Thursday, July 3, 2014

"Surabhi: A Melting Pot of Music" to bring together flamenco and Indian music




By ERIC SCHELKOPF

Chicago is not only the city of big shoulders, it is also a city of many cultures.

"Surabhi: A Melting Pot of Music" brings together musicians and dancers from the city’s flamenco and Indian music scenes. Surabhi features dual leads Saraswathi Ranganathan on the South Indian Veena and Carlo Basile on flamenco guitar.

"Surabhi: A Melting Pot of Music" will take place from 6:30 to 7:45 p.m. July 9 in the Garfield Park Conservatory,  300 N. Central Park Ave., Chicago. Admission is free and the event is open to all ages.


I had the chance to Sara and Carlo about the upcoming show. 


Q - Great to talk to the both of you. Want made you want to be a part of an event like this?

Carlo: For me, I have always enjoyed our collaborations of Indian and Spanish guitar music. When we add the dance element from both cultures, it's even more enjoyable.





 
Sara: When the City of Chicago was calling for proposals, I thought it would be wonderful to present artistic music that will appeal to a cross cultural audience, which is what our collaboration has been about, all along. 

And sure enough we were part of a few music groups handpicked to be on this fun event. The event is also about bringing in artistic music to areas of the city that have restricted access to our kind of music and dance. 

So, it all worked out!

Q - Sara, I know that your mother introduced you to the Veena when you were 6 years old. Was it a hard instrument to learn? I know you also teach classes. What is some of the advice that you give to your students? 

Sara: Interestingly the Veena, much like the piano, is the first 'go to' beginner instrument for learning South Indian Carnatic music (at least it used to be when I was learning). The frets (like the keys) are pretty straightforward and simple to learn at the beginner level.

But to master the instrument, get the microtones and subtle intonations - and to be able to 'vocalize' the sound is very challenging. I tell my students to listen to a lot of good music, practice and to be in love with it.

So over time, their love and patience will be amply rewarded!




Q - Sara, you have earned many rave reviews for your musicianship. What have you tried to do that separates you from other Veena players?

Sara: I endeavor to keep myself open to different sounds from multiple musical genres. Plus my own strong foundation in South Indian classical music helps with deeper understanding of these various genres. 


This approach has helped me with presenting a unique versatile side of the Veena that has a more global presence. In fact it is perhaps one of the reasons I was the first Veena player to be picked for the "Jungle Book" musical directed by Mary Zimmerman. 

It's the first time a Veena artist has been featured in an off Broadway show!

Q - Carlo, your flamenco guitar playing also has earned you rave reviews. How do you think your playing has evolved since you first started? What do you think makes you stand out from other players?

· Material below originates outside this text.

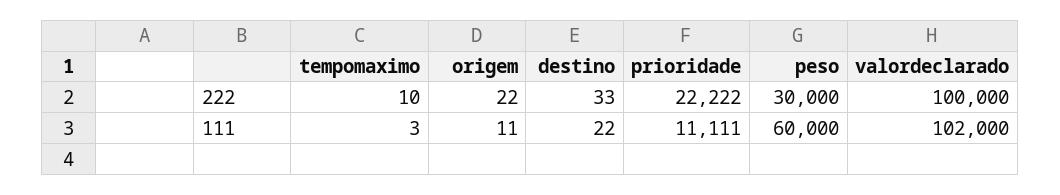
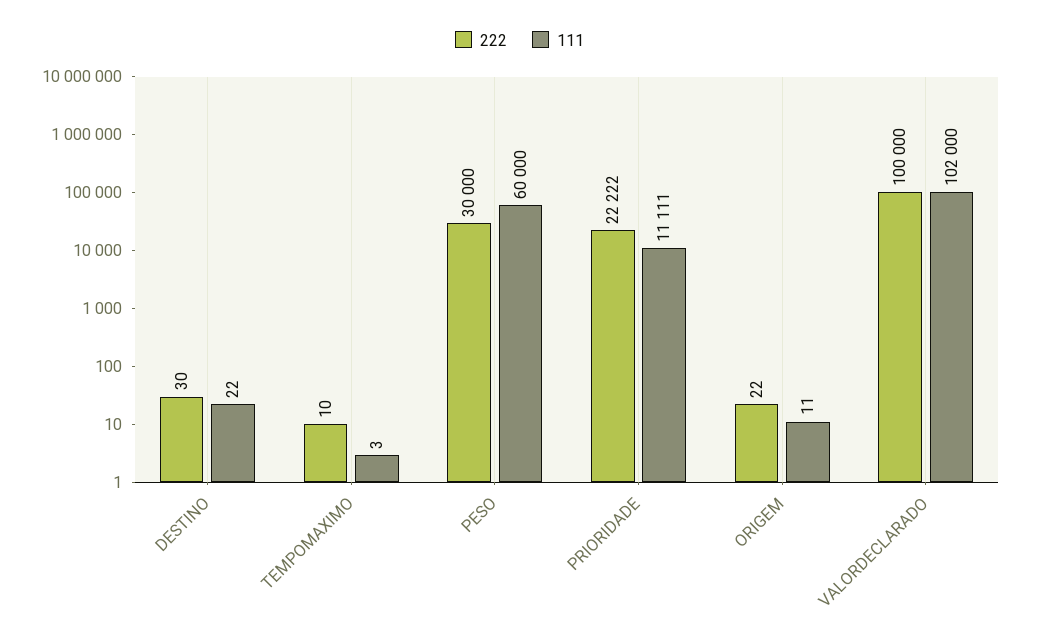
222, destino: 33 -> 30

Carlo: I actually specialize more in Spanish classical guitar and I received a master's degree in that area. However, I have studied flamenco in Spain as well as R&B styles here in Chicago. 


I also have been to Africa (Morocco, Senegal, Mali) and other places to learn more guitar styles too. So, I think I might just now be feeling like I have enough materials to create, compose and collaborate at a fairly high level. 

I also feel like I am willing to take some "musical risks" (for better or worse). So, perhaps, all of those things might make me stand out a bit from other players.

Q - Carlo, you also collaborate with other musicians on a regular basis, such as your work in the production "Cascabel" and in the group Las Guitarras  de Espana. Do you prefer working on your own or with other people, or do you need both in your life?

Carlo: I need both! Just when you get tired of working by yourself, it's fun to revisit some old collaborations and, perhaps, pick up where you left off. Then it's nice to be alone again. 


Perhaps, some time to study again. Then the creative cycle starts again...and so on. 

Q - What is next for the both of you? Do you have any dream projects or collaborations?

Carlo: I have really been blessed to take some of these collaborations so far. I have a wonderful family of musician friends from African, Indian, Asian, Hispanic, and Arabic cultures to work on new projects with. I am sure something will come up! 

Sara: My goal has always been to put the Veena up there on the international map. To that end I have been giving individual as well as collaborative presentations. 


I have a few projects that I am working on which are in the initial stages of taking shape. I am also excited about the upcoming World Music festival this fall. 

I am grateful for my experience working with talented artistes in my collaborative work!